I've done a lot of testing with all the video cards I have, including flashing various ROMs. I have one of the very same GeForce cards as you do, which came to me in an MDD FW800, and have concluded that the issue is likely the video card's ROM itself that is purposely not properly compliant with OS 9. Given that those particular MDD machines were never intended to support booting OS 9, this would make sense.
nVidia appears to handle the device reporting to the system on these, and the previous 2 MX, by enabling the presence of "Port A" or "Port B" in the device tree in Open Firmware. If a monitor isn't connected then the device is absent as far as the motherboard is concerned. This is really annoying if you want or need to re-flash a ROM without a monitor connected and using a second card for video because the system can't see the device to flash it! When I flashed the wrong ROM once I was forced to put it in a PC and use a DOS-based flasher to correct it. Additionally, I've found that under OS 9 the DVI port will detect a monitor and native resolution properly but will never display video. I'm using an adapter on the ADC port instead. I'm also convinced that neither of these cards was ever intended to be used for dual monitors (under OS 9 at least) unless they came stock from the factory as "TwinView" variants. (Flashing a non-TwinView card with a TwinView ROM won't change that, and can have bad effects on basic function.)
I hadn't known about the DVD Player issue, but I can hazard a guess that the OEM GeForce4 MX is not being handled/accepted by nVidia's OS 9 drivers and therefore the DVD Acceleration component of the drivers is not engaging and reporting to the system. I can confirm on my own system that the error you received upon starting DVD Player happens here also. Perhaps the drivers can be hacked to accept this card's PCI device ID, but I don't know.
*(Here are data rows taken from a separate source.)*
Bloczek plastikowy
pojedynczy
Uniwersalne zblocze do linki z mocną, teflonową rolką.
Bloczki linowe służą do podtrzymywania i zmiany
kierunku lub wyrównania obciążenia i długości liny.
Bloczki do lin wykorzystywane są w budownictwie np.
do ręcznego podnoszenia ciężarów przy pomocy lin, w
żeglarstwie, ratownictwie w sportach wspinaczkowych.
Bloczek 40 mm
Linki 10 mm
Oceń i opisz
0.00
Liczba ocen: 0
The ROM I have in my 4 MX card is version 2032. Does anyone know if there is another version available, newer or older, that would address the issue? This card, and my OEM 2 MX for that matter, have mostly sat on the shelf over the years because of the various annoyances they create on one or the other operating system, in particular negating the usefulness in a dual-boot machine. I've never been a big fan of ATI, but if memory serves me correctly I've had the least trouble overall with the Radeon 9000 under OS 9, with the Radeon 7000 PCI a close second. (I just recently picked up a GeForce4 Ti 4600 so it's too early for me to conclusively comment on that one.)